No es cierto que no podemos cambiar! Si es posible hacer cambios de nuestras emociones negativas con ese deseo interior de relacionarnos mejor con nosotros mismos y con nuestros semejantes. Todo lo que nos sucede lo podemos modificar y podemos entrenarnos cada día para que nuestras acciones o respuestas estén acorde con nuestra esencia Divina!
Aborrezcamos las emociones negativas, desestructurandolos o reformulándolos por aquellos positivos que contribuyan a desenvolvernos mejor en esta vida en relación.

lunes, 28 de marzo de 2011

Bienvenida a nuevos integrantes




Almas que se elevan,
Almas que iluminan,
Que crecen,
Transforman, contagian.
Se comprometen.
Danzan, despidiendo
El exquisito aroma
De lo Divino.

Bienvenidos
 Zulangel, Zulay y Marcos
 a este desafío que es crecer, amar y compartir.

miércoles, 23 de marzo de 2011

El respeto a la naturaleza



El significado del respeto implica atención, consideración, reconocimiento, aceptación, aprecio, valorar las cualidades y derechos individuales y de la sociedad, obedeciendo normas morales y éticas.

Es muy importante fomentar desde muy pequeños el amor y el respeto hacia la naturaleza, aprender a interactuar con nuestro entorno, con las plantas, los árboles, los animales, las flores... No solo es respetar el entorno donde vivimos sino conservar la pureza, la belleza de los recursos que nos provee la Madre Tierra.

El respeto por la naturaleza nace de la actitud individual de cada persona. Podemos observar que cada día nos aislamos más de los problemas reales que están latentes debido a intereses por temas tales como la tecnología, la moda, los carros.
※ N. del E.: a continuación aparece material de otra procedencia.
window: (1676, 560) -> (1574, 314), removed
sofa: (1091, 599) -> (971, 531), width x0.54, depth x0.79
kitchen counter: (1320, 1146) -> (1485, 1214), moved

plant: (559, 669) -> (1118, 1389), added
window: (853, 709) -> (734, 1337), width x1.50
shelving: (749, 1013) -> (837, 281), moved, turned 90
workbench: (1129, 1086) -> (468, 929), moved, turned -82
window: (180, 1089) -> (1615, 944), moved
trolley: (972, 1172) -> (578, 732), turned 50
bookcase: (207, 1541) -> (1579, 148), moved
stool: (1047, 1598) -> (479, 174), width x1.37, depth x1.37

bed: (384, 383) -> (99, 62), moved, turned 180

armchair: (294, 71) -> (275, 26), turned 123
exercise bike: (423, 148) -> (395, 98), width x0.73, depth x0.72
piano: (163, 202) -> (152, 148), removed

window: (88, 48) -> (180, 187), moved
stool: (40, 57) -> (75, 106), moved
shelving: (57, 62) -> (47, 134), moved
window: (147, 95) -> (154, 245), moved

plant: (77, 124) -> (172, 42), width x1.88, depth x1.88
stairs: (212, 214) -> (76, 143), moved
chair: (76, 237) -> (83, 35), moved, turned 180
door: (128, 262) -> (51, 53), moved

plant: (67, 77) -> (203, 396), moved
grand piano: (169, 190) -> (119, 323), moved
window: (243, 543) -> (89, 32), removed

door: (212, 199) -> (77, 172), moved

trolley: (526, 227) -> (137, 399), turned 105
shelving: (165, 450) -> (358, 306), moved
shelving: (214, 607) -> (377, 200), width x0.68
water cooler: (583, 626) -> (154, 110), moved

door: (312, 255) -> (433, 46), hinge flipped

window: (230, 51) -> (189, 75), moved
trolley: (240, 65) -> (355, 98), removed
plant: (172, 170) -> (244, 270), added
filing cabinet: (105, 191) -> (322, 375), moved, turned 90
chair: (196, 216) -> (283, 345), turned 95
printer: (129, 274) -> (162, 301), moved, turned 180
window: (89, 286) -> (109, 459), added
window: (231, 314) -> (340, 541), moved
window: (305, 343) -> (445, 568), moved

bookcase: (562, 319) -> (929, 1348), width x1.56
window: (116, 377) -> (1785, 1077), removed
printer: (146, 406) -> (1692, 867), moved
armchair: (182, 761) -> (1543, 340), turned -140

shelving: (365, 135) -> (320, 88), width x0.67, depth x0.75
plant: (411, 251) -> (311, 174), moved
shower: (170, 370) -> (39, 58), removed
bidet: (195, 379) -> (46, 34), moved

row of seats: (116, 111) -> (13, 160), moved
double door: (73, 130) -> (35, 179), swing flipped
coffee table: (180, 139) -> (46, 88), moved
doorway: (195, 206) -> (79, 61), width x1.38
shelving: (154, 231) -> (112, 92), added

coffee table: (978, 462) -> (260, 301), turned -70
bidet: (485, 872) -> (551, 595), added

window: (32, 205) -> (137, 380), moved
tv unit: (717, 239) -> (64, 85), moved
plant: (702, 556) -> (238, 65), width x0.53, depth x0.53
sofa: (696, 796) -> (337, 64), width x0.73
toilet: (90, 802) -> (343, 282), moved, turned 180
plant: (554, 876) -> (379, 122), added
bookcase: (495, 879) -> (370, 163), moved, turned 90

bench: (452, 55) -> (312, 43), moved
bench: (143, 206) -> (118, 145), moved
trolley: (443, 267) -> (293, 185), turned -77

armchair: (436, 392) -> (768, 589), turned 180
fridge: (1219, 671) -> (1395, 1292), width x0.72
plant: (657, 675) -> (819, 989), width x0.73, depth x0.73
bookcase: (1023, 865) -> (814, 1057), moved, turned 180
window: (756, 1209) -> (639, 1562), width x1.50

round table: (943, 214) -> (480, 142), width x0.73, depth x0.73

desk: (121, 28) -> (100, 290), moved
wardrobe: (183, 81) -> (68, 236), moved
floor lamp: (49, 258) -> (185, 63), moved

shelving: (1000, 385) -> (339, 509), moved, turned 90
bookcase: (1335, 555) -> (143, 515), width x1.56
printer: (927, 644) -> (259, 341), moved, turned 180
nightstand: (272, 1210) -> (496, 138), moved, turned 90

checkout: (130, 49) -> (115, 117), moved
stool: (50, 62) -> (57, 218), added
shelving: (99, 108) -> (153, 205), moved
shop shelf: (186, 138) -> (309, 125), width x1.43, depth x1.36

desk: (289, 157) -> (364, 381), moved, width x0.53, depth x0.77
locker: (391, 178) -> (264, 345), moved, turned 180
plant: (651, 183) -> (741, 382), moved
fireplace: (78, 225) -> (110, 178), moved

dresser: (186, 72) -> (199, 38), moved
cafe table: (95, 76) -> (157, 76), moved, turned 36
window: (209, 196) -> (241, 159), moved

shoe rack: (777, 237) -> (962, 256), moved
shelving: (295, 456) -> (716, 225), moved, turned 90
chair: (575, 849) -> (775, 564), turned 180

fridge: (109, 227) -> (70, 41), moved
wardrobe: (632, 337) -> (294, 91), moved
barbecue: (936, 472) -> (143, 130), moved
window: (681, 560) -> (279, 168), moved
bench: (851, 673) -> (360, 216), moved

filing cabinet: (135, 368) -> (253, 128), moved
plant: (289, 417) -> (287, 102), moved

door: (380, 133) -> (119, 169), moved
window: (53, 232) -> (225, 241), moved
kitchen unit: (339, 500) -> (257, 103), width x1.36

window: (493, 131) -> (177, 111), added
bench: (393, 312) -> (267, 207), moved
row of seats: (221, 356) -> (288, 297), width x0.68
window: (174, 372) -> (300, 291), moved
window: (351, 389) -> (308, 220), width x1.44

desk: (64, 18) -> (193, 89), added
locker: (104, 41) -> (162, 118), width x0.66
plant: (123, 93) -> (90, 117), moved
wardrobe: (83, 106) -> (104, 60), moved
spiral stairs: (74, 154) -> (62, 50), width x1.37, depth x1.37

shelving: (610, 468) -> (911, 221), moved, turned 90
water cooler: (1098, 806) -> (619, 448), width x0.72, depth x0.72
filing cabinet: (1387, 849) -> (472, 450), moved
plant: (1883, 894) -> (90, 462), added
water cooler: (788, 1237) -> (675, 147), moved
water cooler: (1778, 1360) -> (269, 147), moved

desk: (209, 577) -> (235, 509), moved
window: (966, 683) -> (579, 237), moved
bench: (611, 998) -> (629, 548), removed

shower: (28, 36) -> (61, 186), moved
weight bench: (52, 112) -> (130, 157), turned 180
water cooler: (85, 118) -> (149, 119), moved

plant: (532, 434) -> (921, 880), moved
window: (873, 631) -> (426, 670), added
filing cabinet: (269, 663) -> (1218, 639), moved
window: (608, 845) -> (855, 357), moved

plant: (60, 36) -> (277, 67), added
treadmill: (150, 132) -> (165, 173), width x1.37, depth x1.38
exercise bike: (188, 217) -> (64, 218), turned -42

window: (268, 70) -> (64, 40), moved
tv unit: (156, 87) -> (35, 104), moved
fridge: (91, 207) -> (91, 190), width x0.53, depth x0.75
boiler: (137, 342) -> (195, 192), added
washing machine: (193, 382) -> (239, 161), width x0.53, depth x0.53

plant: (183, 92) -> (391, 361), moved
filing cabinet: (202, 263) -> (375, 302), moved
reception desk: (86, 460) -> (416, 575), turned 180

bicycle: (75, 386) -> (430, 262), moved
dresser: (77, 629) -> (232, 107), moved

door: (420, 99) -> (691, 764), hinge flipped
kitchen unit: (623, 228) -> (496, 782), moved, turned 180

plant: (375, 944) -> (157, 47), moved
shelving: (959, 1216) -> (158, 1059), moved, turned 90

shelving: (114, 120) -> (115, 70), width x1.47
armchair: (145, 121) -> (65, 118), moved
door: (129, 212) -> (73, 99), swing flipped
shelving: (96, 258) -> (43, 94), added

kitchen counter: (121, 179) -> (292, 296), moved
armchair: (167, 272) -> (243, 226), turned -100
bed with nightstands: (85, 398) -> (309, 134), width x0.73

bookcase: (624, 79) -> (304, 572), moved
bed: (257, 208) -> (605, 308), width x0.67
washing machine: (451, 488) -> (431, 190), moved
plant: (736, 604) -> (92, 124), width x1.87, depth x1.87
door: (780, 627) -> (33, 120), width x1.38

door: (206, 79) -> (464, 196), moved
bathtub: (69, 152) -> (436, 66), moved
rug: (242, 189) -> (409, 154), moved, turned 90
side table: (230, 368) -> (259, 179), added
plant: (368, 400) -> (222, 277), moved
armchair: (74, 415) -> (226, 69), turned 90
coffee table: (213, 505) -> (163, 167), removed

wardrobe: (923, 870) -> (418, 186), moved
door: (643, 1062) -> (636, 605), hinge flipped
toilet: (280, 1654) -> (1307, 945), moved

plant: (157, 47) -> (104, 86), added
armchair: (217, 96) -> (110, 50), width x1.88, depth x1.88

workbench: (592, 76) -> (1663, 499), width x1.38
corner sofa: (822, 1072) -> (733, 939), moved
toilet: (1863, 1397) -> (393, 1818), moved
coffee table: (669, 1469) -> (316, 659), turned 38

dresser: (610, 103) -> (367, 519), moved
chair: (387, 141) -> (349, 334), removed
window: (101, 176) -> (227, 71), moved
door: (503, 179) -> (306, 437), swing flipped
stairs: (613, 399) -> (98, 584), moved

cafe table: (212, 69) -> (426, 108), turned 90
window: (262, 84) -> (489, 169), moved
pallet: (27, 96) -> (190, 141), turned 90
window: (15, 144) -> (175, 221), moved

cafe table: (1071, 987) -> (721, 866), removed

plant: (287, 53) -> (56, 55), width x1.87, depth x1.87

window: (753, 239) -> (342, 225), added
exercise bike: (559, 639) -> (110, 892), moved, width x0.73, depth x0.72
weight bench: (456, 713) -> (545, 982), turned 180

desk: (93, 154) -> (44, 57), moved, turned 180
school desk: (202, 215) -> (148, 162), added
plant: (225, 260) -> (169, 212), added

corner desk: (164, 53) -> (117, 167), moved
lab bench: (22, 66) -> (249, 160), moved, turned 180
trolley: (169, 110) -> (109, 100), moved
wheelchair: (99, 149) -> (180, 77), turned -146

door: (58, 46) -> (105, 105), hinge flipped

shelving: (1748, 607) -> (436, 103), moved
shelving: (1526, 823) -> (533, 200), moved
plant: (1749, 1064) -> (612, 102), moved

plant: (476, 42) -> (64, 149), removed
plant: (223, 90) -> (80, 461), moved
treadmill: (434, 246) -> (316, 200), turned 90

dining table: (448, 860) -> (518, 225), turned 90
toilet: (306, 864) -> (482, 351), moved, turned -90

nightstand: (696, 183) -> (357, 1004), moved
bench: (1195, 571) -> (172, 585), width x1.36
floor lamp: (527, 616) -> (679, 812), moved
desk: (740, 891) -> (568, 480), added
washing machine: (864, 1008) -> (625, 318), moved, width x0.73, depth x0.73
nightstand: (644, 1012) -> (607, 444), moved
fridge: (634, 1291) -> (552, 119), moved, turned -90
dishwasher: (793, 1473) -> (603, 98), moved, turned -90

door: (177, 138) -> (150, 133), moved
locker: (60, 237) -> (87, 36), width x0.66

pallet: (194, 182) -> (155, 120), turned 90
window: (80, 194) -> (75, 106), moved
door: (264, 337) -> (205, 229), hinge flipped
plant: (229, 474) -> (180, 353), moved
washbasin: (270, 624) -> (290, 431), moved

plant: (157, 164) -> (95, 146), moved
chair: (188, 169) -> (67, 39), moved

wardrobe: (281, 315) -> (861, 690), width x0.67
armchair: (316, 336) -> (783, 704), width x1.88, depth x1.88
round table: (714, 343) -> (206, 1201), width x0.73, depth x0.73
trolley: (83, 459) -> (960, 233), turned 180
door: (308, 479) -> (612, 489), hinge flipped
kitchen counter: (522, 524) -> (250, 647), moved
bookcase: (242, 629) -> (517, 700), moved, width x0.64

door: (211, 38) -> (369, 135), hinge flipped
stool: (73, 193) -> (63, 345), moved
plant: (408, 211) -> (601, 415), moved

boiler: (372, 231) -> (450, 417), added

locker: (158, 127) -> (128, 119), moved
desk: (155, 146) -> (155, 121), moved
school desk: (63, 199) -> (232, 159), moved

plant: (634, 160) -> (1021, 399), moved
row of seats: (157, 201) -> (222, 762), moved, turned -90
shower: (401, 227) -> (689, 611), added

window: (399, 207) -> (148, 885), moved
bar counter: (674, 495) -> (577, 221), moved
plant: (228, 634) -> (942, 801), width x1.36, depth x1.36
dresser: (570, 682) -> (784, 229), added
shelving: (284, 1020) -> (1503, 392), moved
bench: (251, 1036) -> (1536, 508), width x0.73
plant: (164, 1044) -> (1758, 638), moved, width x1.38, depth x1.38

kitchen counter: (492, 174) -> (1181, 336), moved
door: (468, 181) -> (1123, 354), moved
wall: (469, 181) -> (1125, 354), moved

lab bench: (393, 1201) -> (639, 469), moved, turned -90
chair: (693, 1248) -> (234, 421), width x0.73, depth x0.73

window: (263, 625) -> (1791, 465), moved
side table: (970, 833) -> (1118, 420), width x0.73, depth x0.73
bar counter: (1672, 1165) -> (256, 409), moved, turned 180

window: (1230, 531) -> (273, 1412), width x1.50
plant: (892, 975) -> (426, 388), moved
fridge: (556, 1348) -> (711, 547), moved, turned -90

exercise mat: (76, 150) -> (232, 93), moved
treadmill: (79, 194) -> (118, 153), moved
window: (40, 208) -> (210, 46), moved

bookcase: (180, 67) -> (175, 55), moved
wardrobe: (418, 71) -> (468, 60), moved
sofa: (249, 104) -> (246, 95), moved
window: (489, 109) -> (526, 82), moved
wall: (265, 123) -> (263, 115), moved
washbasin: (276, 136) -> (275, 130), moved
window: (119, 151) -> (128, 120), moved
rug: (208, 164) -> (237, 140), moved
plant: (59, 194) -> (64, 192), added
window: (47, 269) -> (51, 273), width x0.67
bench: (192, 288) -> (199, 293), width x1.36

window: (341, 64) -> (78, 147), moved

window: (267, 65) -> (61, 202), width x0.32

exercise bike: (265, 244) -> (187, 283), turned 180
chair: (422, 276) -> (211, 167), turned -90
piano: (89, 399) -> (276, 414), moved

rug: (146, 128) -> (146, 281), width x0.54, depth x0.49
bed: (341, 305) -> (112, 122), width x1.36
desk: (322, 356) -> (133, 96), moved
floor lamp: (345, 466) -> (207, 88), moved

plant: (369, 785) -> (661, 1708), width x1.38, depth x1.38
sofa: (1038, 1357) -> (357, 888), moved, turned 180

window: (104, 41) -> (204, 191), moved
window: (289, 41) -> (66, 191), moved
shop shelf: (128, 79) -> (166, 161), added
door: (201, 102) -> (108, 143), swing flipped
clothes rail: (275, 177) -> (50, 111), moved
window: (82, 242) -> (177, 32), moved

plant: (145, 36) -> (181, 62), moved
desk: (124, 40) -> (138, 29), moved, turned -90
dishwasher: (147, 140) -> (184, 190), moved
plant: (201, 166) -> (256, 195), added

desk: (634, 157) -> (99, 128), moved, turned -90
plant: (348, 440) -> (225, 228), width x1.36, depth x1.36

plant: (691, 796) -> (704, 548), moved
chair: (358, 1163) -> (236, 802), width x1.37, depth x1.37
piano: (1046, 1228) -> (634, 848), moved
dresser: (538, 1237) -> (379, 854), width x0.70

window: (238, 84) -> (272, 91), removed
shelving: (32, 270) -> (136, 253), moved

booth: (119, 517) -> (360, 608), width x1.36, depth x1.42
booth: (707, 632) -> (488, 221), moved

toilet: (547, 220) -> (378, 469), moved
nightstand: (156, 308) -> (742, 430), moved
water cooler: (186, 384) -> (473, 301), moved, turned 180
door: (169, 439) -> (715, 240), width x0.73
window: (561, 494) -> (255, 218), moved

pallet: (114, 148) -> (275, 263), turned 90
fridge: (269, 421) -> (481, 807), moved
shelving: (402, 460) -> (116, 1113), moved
Existen otros factores de poca importancia para la mayoría de la humanidad o solo por ignorancia de nosotros mismos como la deforestación, los accidentes petroleros, entre otros agentes que contaminan y ponen en riesgo el ecosistema completo, es evidente que nos encontramos en crisis ecológica.

No solo debemos tomar conciencia de nuestros actos diariamente o de fomentar conciencia con nuestros familiares, amigos, vecinos; sino cultivar la semilla de la conciencia individual en nosotros mismos; porque de nada sirve que le digamos a los demás que lo hagan sin ponerlo en práctica, ej. Al establecer otro estilo de vida, damos cuenta de lo que consumimos y desechamos.

Al trabajar con la mística del corazón, responsablemente comenzamos a atender las necesidades de la naturaleza con el fin de preservarla, amarla, cuidarla, quererla y protegerla, renaciendo en nosotros una relación armónica con todos los seres vivos de la Tierra, que nos lleva a una convivencia y un acercamiento a lo Divino.